^
I would simply say there is no penalty for mismanaging resources. In DA2, gold ultra-plentiful, potions were dropped constantly if you actually used them, loot equipment off of enemies (such as 3-Star Ring) was level scaled and usually infinitely better than named or bought equipment... DA2 offered zero way, in my book, to fail in terms of resources.
I, too, grew up on PnP and old-school RPGs. And OF COURSE you get into the habit to go back to camp to regain your Vancian spells and double up on your supplies. Because if you didn't, you would face certain death and failure. Yet that thrill of being low, but not being "tapped out" on healing or spells, trying to make it just a little further or bolting as fast as you could to the exit... those were tense moments.
And why else would I suggest something except for how it would make the gamer feel? This is a form of entertainment... how you feel when playing the game is the whole point. If you feel bored exploring because your party is automatically healed and is just prepared to take down a gaggle of mooks five hours into a dungeon as they are five minutes, then it loses all sense of thrill, all sense of urgency. That "okay, here's another fork in the road... guess I'll go left. Oh, this leads into a much larger chamber that is likely the "right way" to keep progressing through the dungeon, so let me double back and go the other way to see if there is any loot/chests... oh! Random mook fight. Rah-rah-rah... Okay, moth eaten scarf in the chest... <sigh>... okay, back to the other room..."
It makes everything tedious. As opposed to "crap, I've been getting pummeled in this dungeon. I'm a little shaky on health and my healer's mana is starting to scrap the bottom. Fork in the road... going left. Ooooh, big room... should I go back to see if there is a chest? It might be risky... but it might be a mana potion, too. Okay... AHHHHH! Giant spiders! Evasive manuevers!

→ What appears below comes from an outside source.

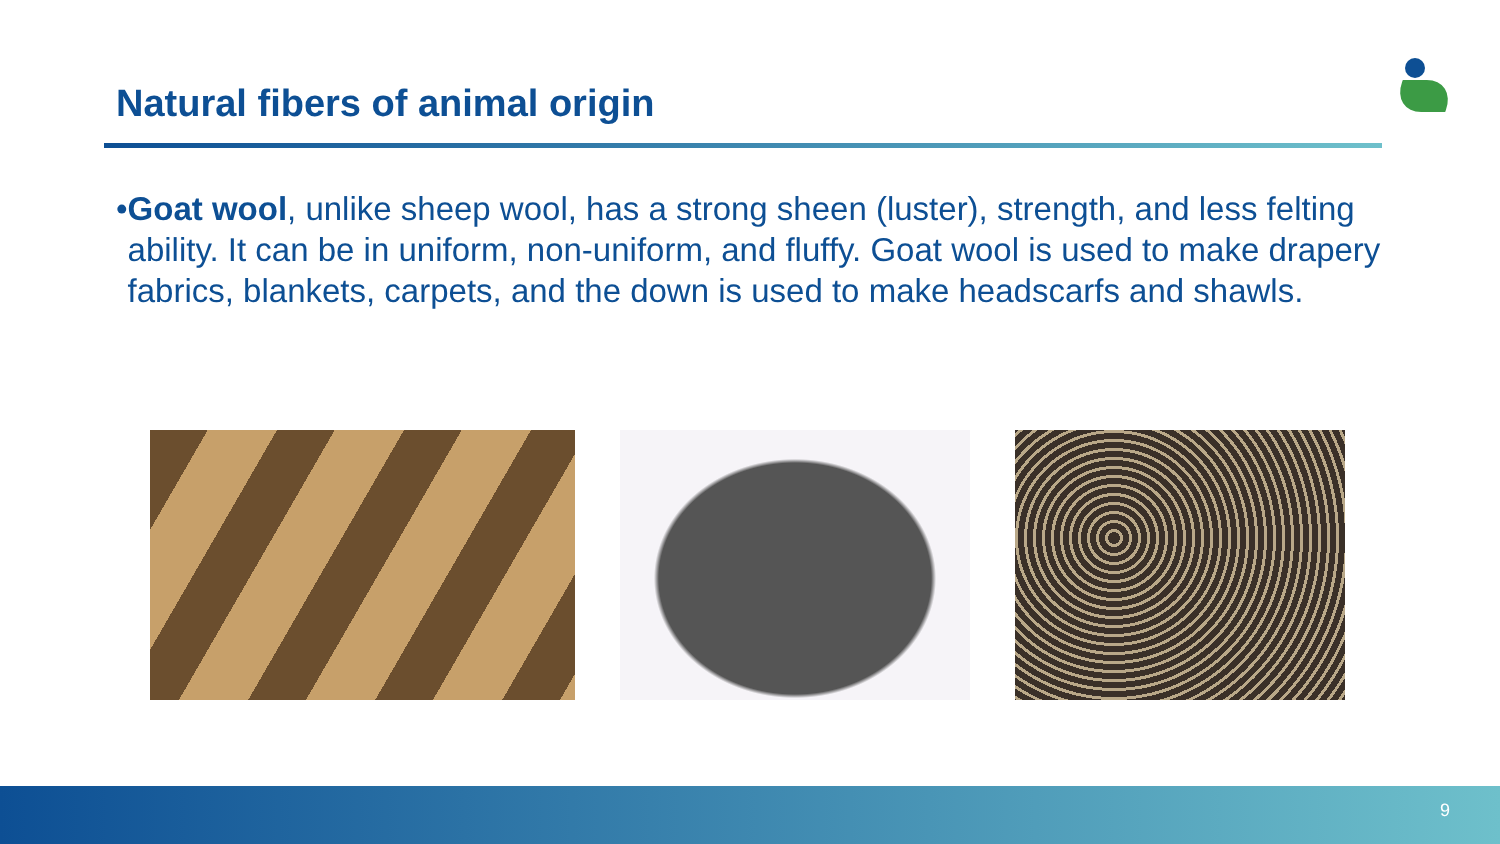Natural fibers of animal origin
• Goat wool, unlike sheep wool, has a strong sheen (luster), strength, and less felting ability. It can be in uniform, non-uniform, and fluffy. Goat wool is used to make drapery fabrics, blankets, carpets, and the down is used to make headscarfs and shawls.
9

Evasive maneuvers! Opening chest... WTF?!!! A moth-eaten scarf?! Curse you, level designer! You shall rue the day!"
To me, the enjoyment of success is only as bitter as the chance for failure. If the only way to fail is to have one really bad fight (at which point, you can just reload to right before the fight, anyway) then it makes fights arbitrarily hard or tedious. This was a big complaint for boss fights - that they were just huge HP bloats. The reason for this, in my mind, is that the encounter designer went into it knowing you would be at maximum health and mana. Give the Arishok a one-hit-kill move, usable at any time? Sure, why not. It's not like the player is going to be winded after fighting through an entire city of Qunari soldiers or anything.
I'd say those people who find resource management tedious are victims of poor encounter design. You can fall into the habit of using the exact same expedition prep tactics for every dungeon (sleep outside, stock up on healing and mana potions, only use spells in case of emergency) just like a game can have you fall into the same tactics in battle. Both are bad and can be mitigated. For instance, sleeping right outside a cave might result in being attacked while sleeping at a higher rate than could be found in "safer" areas. You could have special enemies/encounters which tried to steal or destroy your potion reserves (think gremlins in Ultima or the gnome thieves in the Golden Axe games). Or a dungeon were the enemies are highly resistant to physical damage and need the offense of spell casting in much more prevalent fashion, reducing the ability to use magic healing as a crutch.
Point being... if you feel a mechanic is unnecessarily frustrating, getting rid of it may wind up taking too much of the challenge away, resulting in overall boredom and possibly even further problems down the line. I feel that this is what was done with the Auto-Regen functions in RPG games. Too little risk, too much hand-holding.